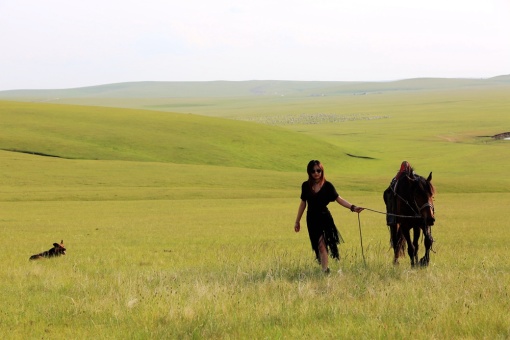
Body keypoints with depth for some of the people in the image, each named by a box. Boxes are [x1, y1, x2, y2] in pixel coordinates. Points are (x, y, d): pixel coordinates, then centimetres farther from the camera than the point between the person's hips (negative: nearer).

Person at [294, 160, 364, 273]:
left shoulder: (327, 186, -4)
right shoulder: (306, 186, 3)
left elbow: (338, 199, -7)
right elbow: (303, 203, 12)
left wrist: (352, 207, -21)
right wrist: (297, 221, 16)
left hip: (324, 218, -3)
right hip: (312, 219, 3)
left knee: (322, 244, -14)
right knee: (318, 245, 3)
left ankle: (325, 269, -14)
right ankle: (324, 268, 8)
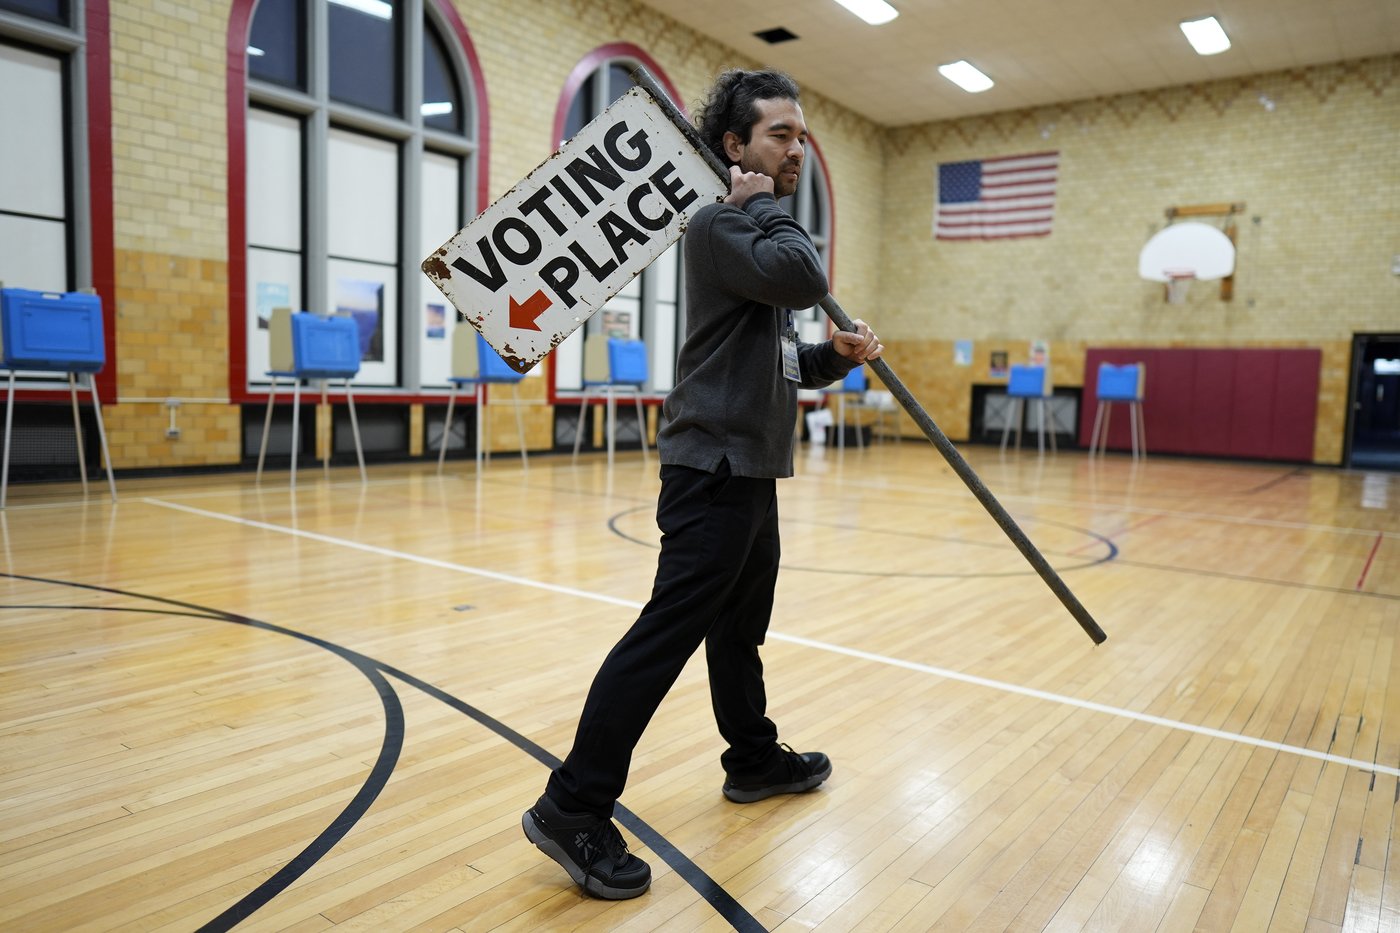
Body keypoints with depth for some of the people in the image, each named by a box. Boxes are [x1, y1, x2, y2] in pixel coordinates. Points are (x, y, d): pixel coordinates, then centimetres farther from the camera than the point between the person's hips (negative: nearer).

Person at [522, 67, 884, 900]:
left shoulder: (758, 232, 20)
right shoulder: (719, 222, -9)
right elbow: (807, 281, -26)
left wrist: (839, 355, 4)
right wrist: (764, 204, -10)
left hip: (751, 469, 10)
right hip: (715, 466, -10)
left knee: (740, 627, 20)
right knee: (666, 634, -11)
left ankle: (755, 760, 36)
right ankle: (574, 810, -4)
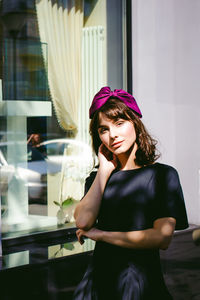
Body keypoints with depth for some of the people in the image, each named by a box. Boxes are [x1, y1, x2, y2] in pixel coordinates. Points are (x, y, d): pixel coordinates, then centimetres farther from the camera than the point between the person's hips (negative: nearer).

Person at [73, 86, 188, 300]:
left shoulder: (163, 174, -4)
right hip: (99, 280, 3)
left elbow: (162, 237, -15)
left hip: (140, 282, -3)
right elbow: (83, 221, -9)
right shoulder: (97, 178, 9)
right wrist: (105, 170, -2)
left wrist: (100, 234, -7)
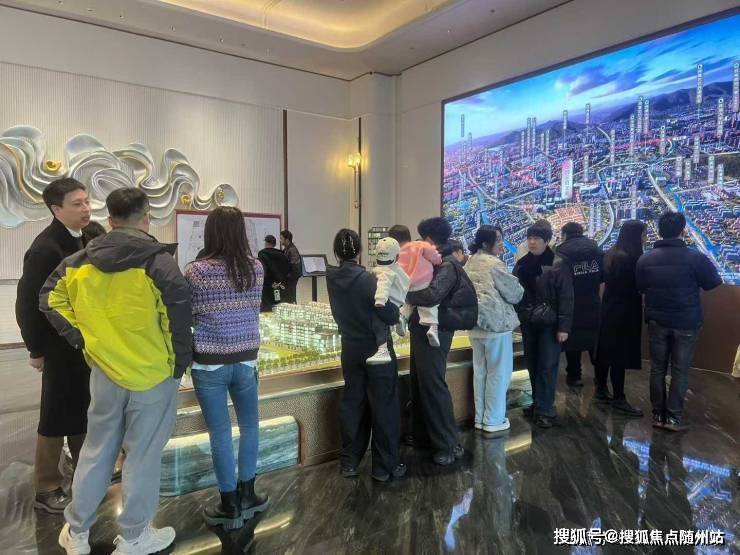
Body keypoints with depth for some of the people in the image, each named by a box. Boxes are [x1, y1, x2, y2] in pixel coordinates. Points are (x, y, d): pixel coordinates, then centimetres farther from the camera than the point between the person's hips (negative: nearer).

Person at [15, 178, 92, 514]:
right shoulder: (45, 247, -19)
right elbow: (27, 303, -16)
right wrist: (36, 349, -11)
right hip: (60, 344, -6)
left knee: (83, 410, 19)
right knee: (56, 415, 6)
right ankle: (46, 490, 22)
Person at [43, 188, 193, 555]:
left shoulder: (82, 260, 2)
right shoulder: (157, 260, -16)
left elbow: (50, 298, 10)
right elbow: (179, 308, -23)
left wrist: (82, 340, 10)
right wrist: (180, 359, -9)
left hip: (104, 371, 5)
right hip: (153, 373, -4)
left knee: (96, 450, 21)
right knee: (143, 455, 10)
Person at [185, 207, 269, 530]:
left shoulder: (196, 270, -12)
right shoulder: (256, 268, -2)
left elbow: (187, 315, -3)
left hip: (210, 362, -3)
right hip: (246, 359, 3)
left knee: (220, 433, 8)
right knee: (249, 425, 20)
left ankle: (230, 507, 21)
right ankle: (246, 495, 30)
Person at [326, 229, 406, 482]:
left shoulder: (332, 279, -5)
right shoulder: (367, 279, -21)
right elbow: (391, 316, -16)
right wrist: (396, 307, 2)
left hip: (350, 348, 5)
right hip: (377, 348, -5)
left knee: (352, 403, 15)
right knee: (384, 407, 6)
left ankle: (349, 462, 24)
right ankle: (385, 466, 16)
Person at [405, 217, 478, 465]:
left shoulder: (447, 267, -16)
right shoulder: (434, 264, 12)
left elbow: (431, 296, -30)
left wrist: (405, 291, -18)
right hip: (423, 329, 9)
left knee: (433, 384, -3)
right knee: (419, 383, 17)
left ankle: (449, 445, 8)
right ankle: (423, 435, 31)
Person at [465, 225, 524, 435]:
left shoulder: (469, 264, 9)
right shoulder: (494, 264, -15)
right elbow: (515, 293, -9)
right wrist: (518, 290, 12)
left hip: (476, 325, 8)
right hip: (497, 324, -8)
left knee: (480, 371, 14)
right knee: (498, 373, 3)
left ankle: (480, 418, 22)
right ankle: (493, 420, 11)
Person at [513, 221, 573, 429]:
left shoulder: (558, 264, -9)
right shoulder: (521, 264, 6)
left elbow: (566, 297, -11)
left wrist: (564, 326, -15)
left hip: (549, 323, -5)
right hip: (528, 322, 5)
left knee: (547, 366, -2)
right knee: (532, 365, 12)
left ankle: (545, 410, 6)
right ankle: (538, 403, 26)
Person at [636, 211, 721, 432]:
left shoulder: (645, 259, -4)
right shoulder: (694, 257, -14)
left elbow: (640, 287, 10)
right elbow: (713, 282, 0)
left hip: (656, 321, 3)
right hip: (686, 323, -2)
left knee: (657, 368, 11)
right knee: (680, 370, 5)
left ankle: (658, 415, 16)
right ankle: (674, 417, 8)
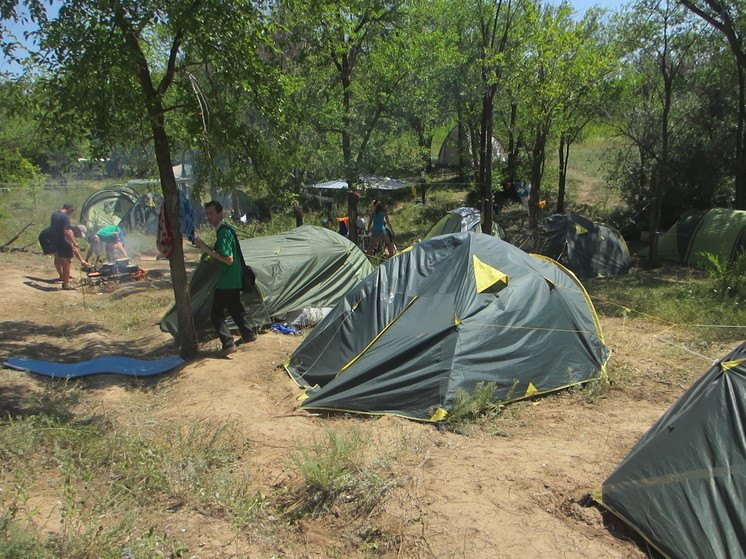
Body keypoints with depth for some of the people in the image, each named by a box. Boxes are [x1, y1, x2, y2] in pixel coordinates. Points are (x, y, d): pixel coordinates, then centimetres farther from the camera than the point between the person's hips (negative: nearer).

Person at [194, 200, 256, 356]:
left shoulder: (223, 232, -21)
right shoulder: (226, 229, 11)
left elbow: (228, 259, -26)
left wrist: (207, 249, -24)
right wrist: (207, 248, 9)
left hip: (227, 281, -10)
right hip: (235, 279, 10)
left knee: (216, 313, -6)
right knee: (235, 307, 24)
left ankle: (228, 344, -7)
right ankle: (248, 334, 36)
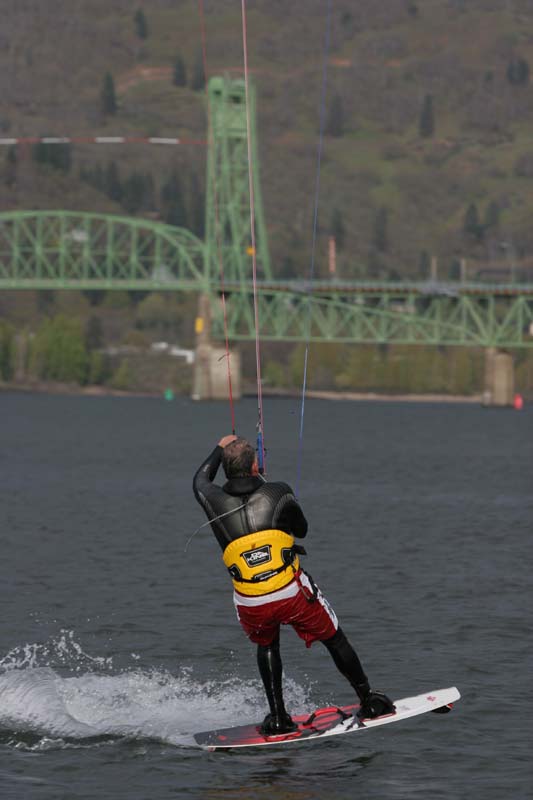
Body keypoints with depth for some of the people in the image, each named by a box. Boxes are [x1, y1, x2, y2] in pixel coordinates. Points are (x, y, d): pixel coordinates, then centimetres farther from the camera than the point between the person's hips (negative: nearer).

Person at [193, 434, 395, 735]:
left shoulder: (214, 500, -3)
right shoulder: (278, 494, -6)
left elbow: (201, 480, 23)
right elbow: (302, 529, 13)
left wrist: (220, 449, 38)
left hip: (251, 604, 2)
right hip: (293, 594, -2)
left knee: (267, 646, 32)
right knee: (335, 640, 21)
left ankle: (278, 718, 26)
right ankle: (369, 702, 32)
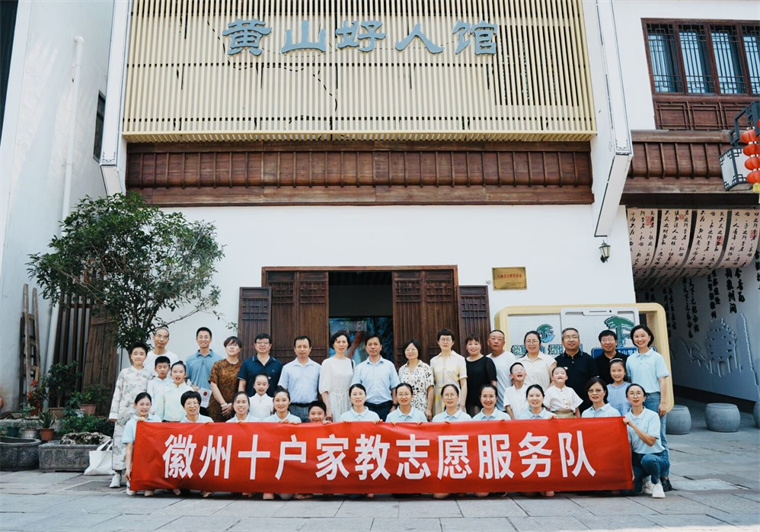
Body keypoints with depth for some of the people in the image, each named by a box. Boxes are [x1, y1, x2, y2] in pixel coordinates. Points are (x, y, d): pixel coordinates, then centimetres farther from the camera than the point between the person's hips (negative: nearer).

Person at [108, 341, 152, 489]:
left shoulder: (149, 374, 8)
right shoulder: (124, 373, 9)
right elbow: (117, 394, 7)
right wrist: (113, 413, 1)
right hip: (124, 412, 0)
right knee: (120, 440, -2)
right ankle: (117, 474, 3)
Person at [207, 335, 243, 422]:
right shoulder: (218, 365, 6)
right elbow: (213, 386, -1)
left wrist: (233, 404, -10)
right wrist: (224, 404, -8)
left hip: (236, 408, -1)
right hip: (217, 407, 1)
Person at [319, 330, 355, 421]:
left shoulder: (351, 363, 10)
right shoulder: (327, 363, -3)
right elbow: (324, 390, -5)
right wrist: (328, 409, -13)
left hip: (349, 403, 4)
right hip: (334, 403, -4)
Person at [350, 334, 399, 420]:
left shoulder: (389, 365, 6)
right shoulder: (360, 368, 7)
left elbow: (394, 388, 6)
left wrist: (394, 406, -1)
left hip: (386, 407, 0)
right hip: (366, 407, 0)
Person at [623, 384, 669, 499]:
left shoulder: (652, 416, -8)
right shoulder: (626, 419, 1)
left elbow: (650, 441, -19)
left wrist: (633, 425, -25)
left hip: (657, 456, -3)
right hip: (637, 458, 3)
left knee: (647, 459, -40)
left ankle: (656, 483, -5)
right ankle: (645, 483, 18)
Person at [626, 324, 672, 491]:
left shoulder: (656, 357, 3)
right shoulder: (630, 360, 12)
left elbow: (663, 381, 0)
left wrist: (663, 402, -7)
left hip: (653, 398, -3)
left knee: (658, 438, -3)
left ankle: (664, 476, 3)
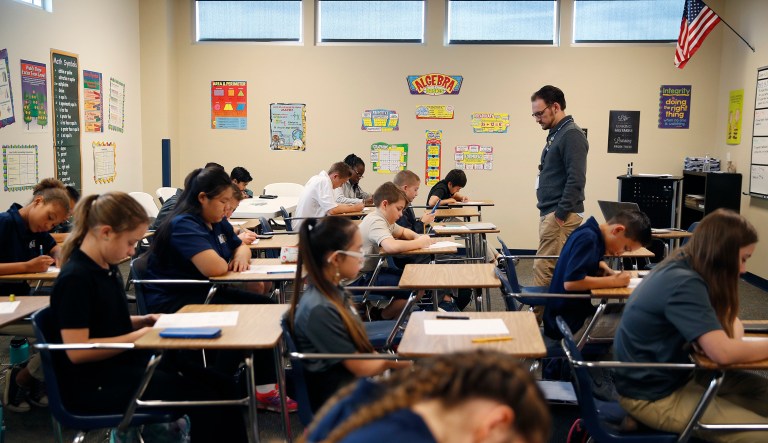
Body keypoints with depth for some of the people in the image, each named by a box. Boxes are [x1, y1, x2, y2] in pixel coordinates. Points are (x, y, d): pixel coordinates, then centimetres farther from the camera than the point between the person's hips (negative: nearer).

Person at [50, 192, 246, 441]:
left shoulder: (107, 268, 9)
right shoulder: (76, 278, -18)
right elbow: (77, 351, -22)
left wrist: (143, 321, 5)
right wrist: (139, 335, -17)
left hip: (123, 364, 9)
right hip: (93, 385, -9)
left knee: (221, 387, -6)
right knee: (203, 399, -19)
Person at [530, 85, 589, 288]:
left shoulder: (572, 135, -13)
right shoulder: (555, 134, 18)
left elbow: (576, 179, -21)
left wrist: (561, 213, -20)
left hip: (560, 216, -10)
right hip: (549, 213, 10)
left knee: (543, 269, -11)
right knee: (558, 270, 12)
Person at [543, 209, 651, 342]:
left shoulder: (591, 234, 6)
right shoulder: (587, 239, -20)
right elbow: (570, 282, -30)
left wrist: (610, 272, 2)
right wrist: (614, 281, -21)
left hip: (576, 312, 9)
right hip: (567, 322, -9)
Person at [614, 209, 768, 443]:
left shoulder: (681, 267, 1)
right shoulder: (683, 284, -27)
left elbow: (731, 319, 10)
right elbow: (723, 352, -33)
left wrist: (734, 334, -13)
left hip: (672, 374, 9)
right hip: (652, 396, -9)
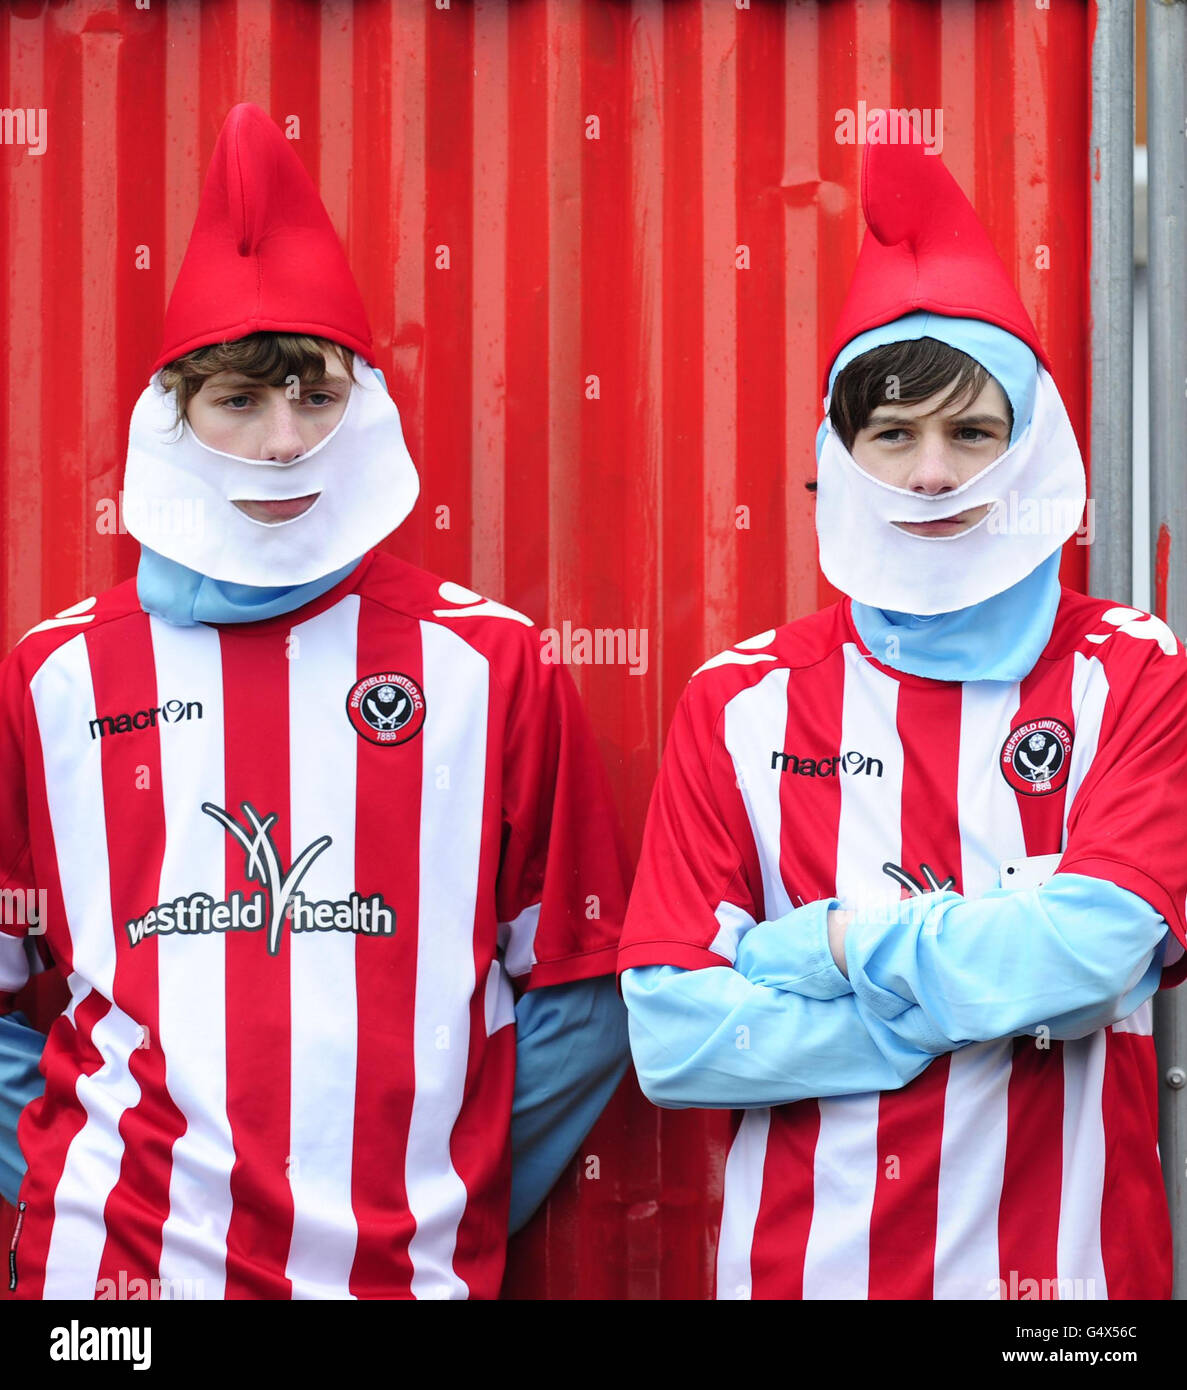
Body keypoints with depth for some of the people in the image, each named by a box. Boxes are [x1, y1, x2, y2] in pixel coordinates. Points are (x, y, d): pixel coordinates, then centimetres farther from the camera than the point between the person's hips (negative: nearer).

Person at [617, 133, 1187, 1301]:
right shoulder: (743, 702, -3)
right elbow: (671, 1039, -11)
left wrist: (830, 945, -11)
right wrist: (988, 980, -14)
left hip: (1071, 1261, 0)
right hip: (804, 1260, 0)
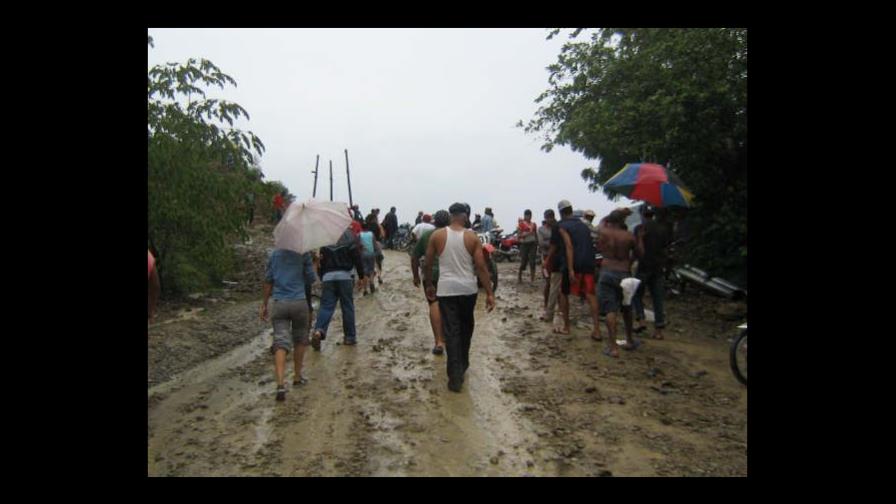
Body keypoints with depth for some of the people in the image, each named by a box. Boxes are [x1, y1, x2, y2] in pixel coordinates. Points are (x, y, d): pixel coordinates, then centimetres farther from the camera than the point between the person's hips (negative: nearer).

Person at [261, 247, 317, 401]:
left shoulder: (275, 253, 8)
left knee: (281, 343, -5)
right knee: (300, 339, 20)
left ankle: (280, 384, -19)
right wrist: (315, 265, 17)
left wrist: (264, 304, 14)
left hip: (279, 304, 2)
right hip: (299, 302, -1)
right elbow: (311, 279, 1)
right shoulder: (304, 254, -2)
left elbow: (268, 280, 9)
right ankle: (297, 376, 30)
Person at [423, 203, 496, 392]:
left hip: (446, 289, -1)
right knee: (466, 326, 22)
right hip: (468, 289, 1)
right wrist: (489, 293, -4)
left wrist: (429, 285, 17)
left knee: (451, 331, 0)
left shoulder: (437, 235, -2)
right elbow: (481, 267, -7)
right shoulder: (472, 237, -4)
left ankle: (455, 376, -5)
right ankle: (463, 364, 36)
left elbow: (427, 264, 2)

────────────────

__ZIEL DER ÜBUNG__. Wandeln Sie die Zeilen der obigen Auflistung von der Zeile mit "right knee: (532, 365, 12)" bis einschließlich der Zeile mit "right ankle: (674, 417, 8)" in eine nummerierte Liste um. Lassen Sie dabei Leerzeilen weg.

__ERGEBNIS__.
1. right knee: (532, 365, 12)
2. left ankle: (545, 410, 6)
3. right ankle: (538, 403, 26)
4. Person at [636, 211, 721, 432]:
5. left shoulder: (645, 259, -4)
6. right shoulder: (694, 257, -14)
7. left elbow: (640, 287, 10)
8. right elbow: (713, 282, 0)
9. left hip: (656, 321, 3)
10. right hip: (686, 323, -2)
11. left knee: (657, 368, 11)
12. right knee: (680, 370, 5)
13. left ankle: (658, 415, 16)
14. right ankle: (674, 417, 8)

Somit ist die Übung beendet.